**Using the information:**
1/ Set down, word for word, the stretch of the forum thread about Patch from "However, the disrespect" through "reached for comment.".
2/ Shorten the paragraph in the forum thread about Patch that begins "I hope Patch survives" while keeping its main points.

**Reading text:**
+++
     
  2. BYH

    BYH Active Member

    OOP, honest to goodness I don't think anyone is rooting for Patch to fail. And you're right: Newspapers are shoving many thousands of journalists to new careers. But we are automatically skeptical of any entity that promises to keep journalism alive as an option for those who never wanted to do anything else, especially given AOL's earlier ADD approach to journalism.

    I hope Patch survives and thrives and proves everybody wrong, but I fear it will end like so many other great journalistic hopes: Badly and abruptly and with the journalists paying the price while those responsible skate on to their next hare-brained scheme.
     
  3. outofplace

    outofplace Well-Known Member

    BYH, that type of end wouldn't surprise me one bit.

    However, the disrespect shown the journalists who do work for Patch and the bullshit people like Stitch continue to throw at the wall in desperation to take potshots at them grew thin a long time ago.
     
  4. terrier

    terrier Well-Known Member

    What's up in Rhode Island? Our local public radio station blog is reporting that one of the managing editors (also head of the state press association) has seen his byline and bio disappear from the Patch site and cannot be reached for comment.
+++
**Supplied records:**

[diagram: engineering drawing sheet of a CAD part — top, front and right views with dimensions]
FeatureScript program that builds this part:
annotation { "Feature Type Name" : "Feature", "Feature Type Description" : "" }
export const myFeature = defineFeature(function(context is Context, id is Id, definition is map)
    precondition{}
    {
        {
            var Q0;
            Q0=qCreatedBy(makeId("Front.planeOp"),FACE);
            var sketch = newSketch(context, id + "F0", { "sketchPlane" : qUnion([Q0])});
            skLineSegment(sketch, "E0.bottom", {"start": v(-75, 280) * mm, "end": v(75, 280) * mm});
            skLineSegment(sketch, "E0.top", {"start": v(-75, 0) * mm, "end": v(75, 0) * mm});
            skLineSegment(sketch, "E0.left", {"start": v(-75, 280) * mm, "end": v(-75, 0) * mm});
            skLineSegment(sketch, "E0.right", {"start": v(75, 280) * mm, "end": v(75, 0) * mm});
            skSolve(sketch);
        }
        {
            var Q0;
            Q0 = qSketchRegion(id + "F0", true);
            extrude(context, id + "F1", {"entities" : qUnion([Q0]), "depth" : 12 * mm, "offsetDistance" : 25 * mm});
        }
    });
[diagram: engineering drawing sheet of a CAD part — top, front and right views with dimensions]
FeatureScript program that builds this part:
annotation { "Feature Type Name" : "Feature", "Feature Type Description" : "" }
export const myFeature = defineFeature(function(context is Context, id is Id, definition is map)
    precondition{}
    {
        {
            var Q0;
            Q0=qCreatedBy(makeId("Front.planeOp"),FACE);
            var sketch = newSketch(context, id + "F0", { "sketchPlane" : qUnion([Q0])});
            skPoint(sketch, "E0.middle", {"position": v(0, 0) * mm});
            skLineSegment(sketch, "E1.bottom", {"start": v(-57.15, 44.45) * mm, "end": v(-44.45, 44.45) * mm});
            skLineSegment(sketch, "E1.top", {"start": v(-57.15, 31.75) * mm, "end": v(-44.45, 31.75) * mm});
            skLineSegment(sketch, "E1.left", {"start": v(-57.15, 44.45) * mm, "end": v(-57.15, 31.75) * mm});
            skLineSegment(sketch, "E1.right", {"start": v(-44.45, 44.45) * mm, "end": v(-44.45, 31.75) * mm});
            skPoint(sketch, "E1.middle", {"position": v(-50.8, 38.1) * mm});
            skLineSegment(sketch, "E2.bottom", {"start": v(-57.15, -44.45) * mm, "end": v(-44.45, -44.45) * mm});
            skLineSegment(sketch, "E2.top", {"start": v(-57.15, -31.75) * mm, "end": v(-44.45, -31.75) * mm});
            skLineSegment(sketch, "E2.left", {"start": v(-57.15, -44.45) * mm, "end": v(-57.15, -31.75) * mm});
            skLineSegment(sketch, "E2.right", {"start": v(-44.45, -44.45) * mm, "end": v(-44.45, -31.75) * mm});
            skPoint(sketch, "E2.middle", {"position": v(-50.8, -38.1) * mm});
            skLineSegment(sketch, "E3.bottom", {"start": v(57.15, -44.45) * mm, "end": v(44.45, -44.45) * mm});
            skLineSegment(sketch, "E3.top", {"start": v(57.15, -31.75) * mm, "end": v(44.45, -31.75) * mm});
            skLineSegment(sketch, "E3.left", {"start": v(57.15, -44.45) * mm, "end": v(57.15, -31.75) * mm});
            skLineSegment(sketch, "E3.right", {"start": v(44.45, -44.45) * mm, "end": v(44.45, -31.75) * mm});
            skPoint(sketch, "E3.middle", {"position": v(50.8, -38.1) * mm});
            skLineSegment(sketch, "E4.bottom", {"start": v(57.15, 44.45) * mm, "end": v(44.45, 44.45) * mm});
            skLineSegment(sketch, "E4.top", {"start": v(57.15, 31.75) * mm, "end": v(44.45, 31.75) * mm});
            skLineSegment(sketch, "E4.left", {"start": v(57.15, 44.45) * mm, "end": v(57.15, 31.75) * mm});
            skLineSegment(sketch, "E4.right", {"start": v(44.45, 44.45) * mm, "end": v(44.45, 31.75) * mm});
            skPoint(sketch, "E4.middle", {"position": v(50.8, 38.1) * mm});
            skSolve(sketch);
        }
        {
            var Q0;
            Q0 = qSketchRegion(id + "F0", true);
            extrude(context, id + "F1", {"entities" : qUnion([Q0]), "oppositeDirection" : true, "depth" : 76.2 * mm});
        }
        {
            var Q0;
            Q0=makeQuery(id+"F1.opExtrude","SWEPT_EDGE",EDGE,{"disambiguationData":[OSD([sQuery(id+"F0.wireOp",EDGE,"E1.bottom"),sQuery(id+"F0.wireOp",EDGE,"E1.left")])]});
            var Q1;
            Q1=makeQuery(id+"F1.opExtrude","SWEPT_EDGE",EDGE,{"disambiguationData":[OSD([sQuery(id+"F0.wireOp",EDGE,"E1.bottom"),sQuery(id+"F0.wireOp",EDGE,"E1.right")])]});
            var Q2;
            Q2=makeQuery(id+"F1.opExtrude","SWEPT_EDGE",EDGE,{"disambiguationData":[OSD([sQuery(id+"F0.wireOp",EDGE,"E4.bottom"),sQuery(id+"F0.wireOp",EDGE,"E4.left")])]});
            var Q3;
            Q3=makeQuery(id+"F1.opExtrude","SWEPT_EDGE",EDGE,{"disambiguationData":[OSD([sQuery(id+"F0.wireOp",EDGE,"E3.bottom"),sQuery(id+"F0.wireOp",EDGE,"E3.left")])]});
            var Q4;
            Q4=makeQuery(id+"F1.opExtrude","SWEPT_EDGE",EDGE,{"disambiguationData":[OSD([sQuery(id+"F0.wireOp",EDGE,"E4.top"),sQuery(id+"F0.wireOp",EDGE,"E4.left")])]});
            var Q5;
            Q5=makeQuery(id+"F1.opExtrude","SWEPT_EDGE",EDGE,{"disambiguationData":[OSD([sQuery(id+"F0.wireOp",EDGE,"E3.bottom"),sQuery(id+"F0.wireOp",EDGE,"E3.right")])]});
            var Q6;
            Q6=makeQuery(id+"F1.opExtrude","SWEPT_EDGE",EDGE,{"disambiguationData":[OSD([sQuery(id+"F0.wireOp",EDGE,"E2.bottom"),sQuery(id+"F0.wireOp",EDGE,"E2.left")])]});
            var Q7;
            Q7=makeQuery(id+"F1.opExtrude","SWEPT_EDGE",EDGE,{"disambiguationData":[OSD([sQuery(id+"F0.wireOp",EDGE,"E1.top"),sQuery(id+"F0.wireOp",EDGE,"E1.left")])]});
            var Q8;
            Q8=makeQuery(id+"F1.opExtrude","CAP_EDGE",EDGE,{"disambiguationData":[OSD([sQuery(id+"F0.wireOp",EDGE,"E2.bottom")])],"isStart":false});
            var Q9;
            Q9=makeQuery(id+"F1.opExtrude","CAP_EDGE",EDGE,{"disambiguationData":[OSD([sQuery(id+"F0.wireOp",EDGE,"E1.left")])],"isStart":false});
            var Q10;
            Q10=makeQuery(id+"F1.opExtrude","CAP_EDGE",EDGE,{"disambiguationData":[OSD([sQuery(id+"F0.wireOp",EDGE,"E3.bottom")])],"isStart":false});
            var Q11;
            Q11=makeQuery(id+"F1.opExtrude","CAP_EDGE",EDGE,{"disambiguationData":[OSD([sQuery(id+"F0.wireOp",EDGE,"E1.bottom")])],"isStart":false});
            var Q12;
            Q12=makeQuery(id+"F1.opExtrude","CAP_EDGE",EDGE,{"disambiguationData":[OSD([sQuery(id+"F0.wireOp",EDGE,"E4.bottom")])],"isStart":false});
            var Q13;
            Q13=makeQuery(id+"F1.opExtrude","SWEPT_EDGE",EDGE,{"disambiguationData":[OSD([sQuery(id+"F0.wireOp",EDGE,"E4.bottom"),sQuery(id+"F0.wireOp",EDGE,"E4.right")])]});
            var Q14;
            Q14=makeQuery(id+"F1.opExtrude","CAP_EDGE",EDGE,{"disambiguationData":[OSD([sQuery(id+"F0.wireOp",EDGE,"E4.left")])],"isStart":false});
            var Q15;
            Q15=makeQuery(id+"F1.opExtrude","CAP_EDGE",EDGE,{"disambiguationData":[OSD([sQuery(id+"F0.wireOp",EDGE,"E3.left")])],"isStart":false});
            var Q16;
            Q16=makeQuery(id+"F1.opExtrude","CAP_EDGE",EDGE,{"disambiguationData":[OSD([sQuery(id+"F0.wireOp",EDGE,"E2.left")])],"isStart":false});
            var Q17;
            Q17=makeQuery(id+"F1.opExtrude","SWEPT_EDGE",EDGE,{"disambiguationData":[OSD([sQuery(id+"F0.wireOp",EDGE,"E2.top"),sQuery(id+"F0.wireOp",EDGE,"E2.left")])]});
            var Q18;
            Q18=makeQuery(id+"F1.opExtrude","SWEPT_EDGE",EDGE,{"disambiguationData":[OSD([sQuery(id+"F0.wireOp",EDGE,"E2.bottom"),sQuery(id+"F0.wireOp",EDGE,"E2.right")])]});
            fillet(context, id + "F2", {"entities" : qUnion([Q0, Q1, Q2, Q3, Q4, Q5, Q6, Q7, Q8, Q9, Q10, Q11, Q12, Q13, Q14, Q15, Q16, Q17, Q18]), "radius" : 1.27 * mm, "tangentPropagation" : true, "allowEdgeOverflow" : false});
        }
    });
+++
**Solutions in order:**
1/
However, the disrespect shown the journalists who do work for Patch and the bullshit people like Stitch continue to throw at the wall in desperation to take potshots at them grew thin a long time ago.
     
  4. terrier

    terrier Well-Known Member

    What's up in Rhode Island? Our local public radio station blog is reporting that one of the managing editors (also head of the state press association) has seen his byline and bio disappear from the Patch site and cannot be reached for comment.

2/ I hope Patch succeeds and proves everyone wrong. But I fear it will end badly and abruptly, like many other journalistic hopes, with journalists paying the price while those responsible move on to their next hare-brained scheme.